Wednesday, March 12, 2008

Deadhouse Gates Book Review




Deadhouse Gates is Steven Erikson’s second installment to his groundbreaking series, The Malazan Book of the Fallen. If anything Erikson’s work is better than in his first novel, Gardens of the Moon. I found even more intrigue, more hidden plots, and a stunning amount of history to this complex world.

I absolutely loved it. This is my kind of fantasy, the kind that draws you in and spits you out hours later. It takes me days after I finish each book to stop thinking about the stories. Erikson’s imagination is contagious. I want more.

Pros: Super complex, great characters, interesting plot lines, intellectual writing, original work

Cons: Super complex, sometime loses the reader, almost too good

-WeariedJuggler

Tuesday, March 11, 2008

Gardens of the Moon Book Review


Inside the covers was a world so honest that it approached cruelty. It was beautiful. Steven Erikson created a world unrivaled in its vastness; only to give us a glimpse of it in Gardens of the Moon. The civilizations, and even the continents that they inhabit, are merely blades of grass to the fields of history Erikson has created.

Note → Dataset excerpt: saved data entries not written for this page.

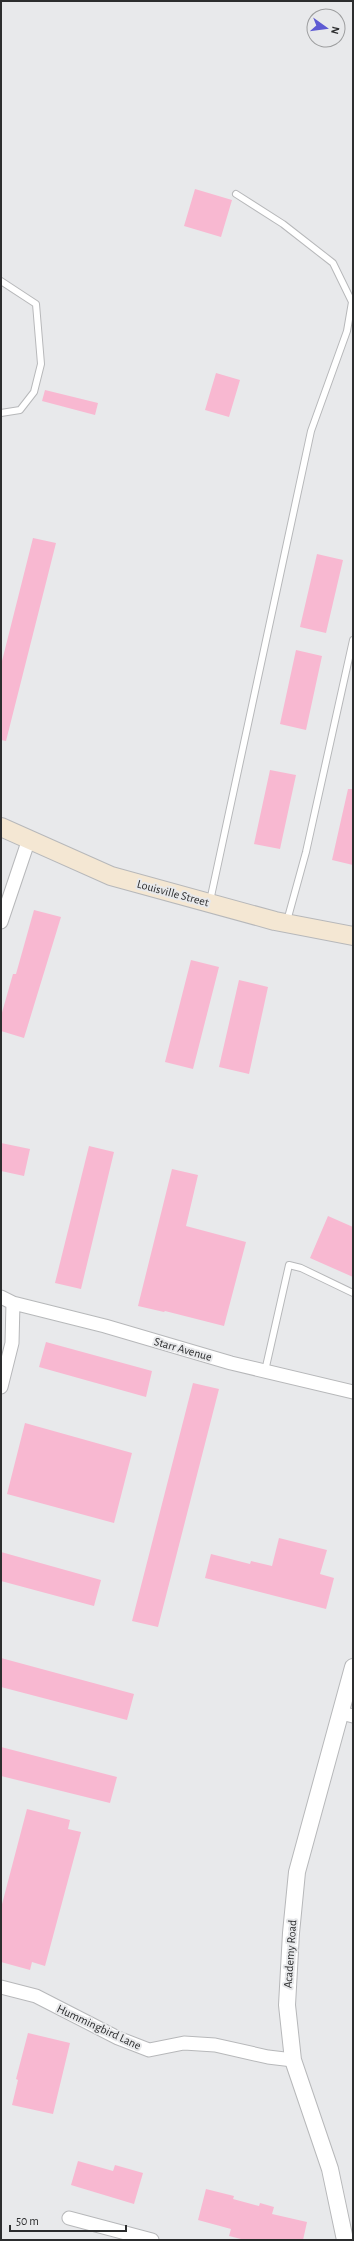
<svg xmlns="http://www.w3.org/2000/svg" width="354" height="2241" font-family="'Alegreya Sans',sans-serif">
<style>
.building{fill:#f8b8d1}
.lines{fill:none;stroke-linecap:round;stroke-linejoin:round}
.service-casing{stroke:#b7b8ba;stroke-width:8}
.minor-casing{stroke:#b7b8ba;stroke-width:15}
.tertiary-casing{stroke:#b7b8ba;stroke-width:18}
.secondary-casing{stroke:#b7b8ba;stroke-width:20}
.service{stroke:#fff;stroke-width:6}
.minor{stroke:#fff;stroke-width:13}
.tertiary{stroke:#fff;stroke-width:16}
.secondary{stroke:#f4e7d3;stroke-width:18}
.labels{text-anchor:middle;stroke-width:4;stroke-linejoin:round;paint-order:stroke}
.street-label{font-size:12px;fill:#2c2d2e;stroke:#e8e9eb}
</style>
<rect width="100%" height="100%" fill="#e8e9eb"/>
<path class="building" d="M 195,189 L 232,200 L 221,237 L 184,226 Z
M 216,373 L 240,380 L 229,417 L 205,410 Z
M 45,390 L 98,403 L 95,415 L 42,401 Z
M 33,538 L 56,543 L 6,741 L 1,740 L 1,665 Z
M 317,554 L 343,560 L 326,633 L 300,627 Z
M 296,650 L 322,656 L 306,730 L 280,724 Z
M 270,770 L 296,775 L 280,849 L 254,844 Z
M 348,789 L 353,789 L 353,865 L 332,860 Z
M 34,910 L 61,917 L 24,1038 L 1,1031 L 1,1016 L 13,974 L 16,974 Z
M 191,960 L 219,967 L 193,1069 L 165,1062 Z
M 239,980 L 268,987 L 249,1074 L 219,1067 Z
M 1,1143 L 30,1149 L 24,1176 L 1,1171 Z
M 89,1146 L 114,1152 L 81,1289 L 55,1283 Z
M 172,1169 L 198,1175 L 186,1226 L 246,1242 L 224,1326 L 165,1311 L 164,1312 L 138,1306 Z
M 328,1216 L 353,1227 L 353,1277 L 310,1258 Z
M 46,1342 L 152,1371 L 146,1397 L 39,1367 Z
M 193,1383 L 219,1389 L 158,1627 L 132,1621 Z
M 25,1423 L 132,1453 L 114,1523 L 7,1494 Z
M 279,1538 L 327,1550 L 320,1574 L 334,1578 L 326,1609 L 205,1578 L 211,1554 L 250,1564 L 251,1561 L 272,1566 Z
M 1,1552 L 101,1580 L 94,1606 L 1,1581 Z
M 1,1658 L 134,1694 L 127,1720 L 1,1687 Z
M 1,1747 L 117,1777 L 110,1803 L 1,1776 Z
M 27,1809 L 70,1820 L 68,1829 L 81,1832 L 45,1966 L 32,1962 L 30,1970 L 1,1962 L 1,1908 Z
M 28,2033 L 70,2043 L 53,2114 L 12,2105 L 18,2080 L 16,2079 Z
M 78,2161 L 113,2171 L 115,2165 L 143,2173 L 134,2204 L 71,2185 Z
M 206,2189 L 234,2196 L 233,2199 L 259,2206 L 260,2203 L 274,2207 L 272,2214 L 307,2222 L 303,2240 L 245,2240 L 229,2236 L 231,2229 L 198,2220 Z"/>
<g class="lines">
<defs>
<path id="service" d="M 1,281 L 36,304 L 41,364 L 34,392 L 20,410 L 1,413
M 210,901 L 311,431 L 347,331 L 352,302 L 333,263 L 283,224 L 236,194
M 287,921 L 306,852 L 353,640
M 265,1371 L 289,1265 L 301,1268 L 353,1293"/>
<path id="minor" d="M 1,922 L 29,839
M 1,1297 L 13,1303 L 105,1326 L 231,1363 L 353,1392
M 1,1387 L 12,1343 L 13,1303
M 341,1713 L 353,1716
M 1,1987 L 36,1996 L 118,2038 L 149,2050 L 184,2043 L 215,2045 L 268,2057 L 293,2060
M 69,2218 L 152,2240"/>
<path id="tertiary" d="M 345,2240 L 330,2169 L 293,2060 L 287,2005 L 291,1933 L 297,1872 L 353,1667"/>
<path id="secondary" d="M 1,827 L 111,876 L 275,921 L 353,936"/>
</defs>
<use href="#service" class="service-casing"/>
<use href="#minor" class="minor-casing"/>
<use href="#tertiary" class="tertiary-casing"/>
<use href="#secondary" class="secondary-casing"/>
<use href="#service" class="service"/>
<use href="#minor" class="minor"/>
<use href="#tertiary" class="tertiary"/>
<use href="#secondary" class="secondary"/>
</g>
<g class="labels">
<g class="street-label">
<text transform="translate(173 893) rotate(15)" y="4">Louisville Street</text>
<text transform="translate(183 1349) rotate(16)" y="4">Starr Avenue</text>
<text transform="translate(290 1954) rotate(-86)" y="4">Academy Road</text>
<text transform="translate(99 2027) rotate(25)" y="4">Hummingbird Lane</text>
</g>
</g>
<rect width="354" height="2241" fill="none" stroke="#2c2d2e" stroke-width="4"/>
<g transform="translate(326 28) rotate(104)"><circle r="19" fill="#e8e9eb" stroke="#9d9e9f"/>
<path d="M0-3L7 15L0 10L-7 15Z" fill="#5e5bd3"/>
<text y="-6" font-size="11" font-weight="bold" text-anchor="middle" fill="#2c2d2e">N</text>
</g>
<path d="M10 2225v6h116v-6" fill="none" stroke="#2c2d2e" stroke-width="2"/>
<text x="16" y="2225" font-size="12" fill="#2c2d2e" stroke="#e8e9eb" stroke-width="3" paint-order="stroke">50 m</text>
</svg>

This book is extremely intelligent and philosophical. I would like to say it is real, because of the way Erikson brutally delivers his truths. It is refreshing to find a story that doesn’t protect protagonists. I always feel cheated when movies or novels make the heroes into immortal gods. In the Malazan Book of the Fallen, heroes die. And so do gods.


I wholeheartedly recommend this book. The characters are vibrant, and the world is complex enough to keep ones mind reeling for weeks at a time; it steers clear of the Tolkien rip-offs we often see in fantasy today, and delivers beauty in the form intrigue, magic, and stark cruelty.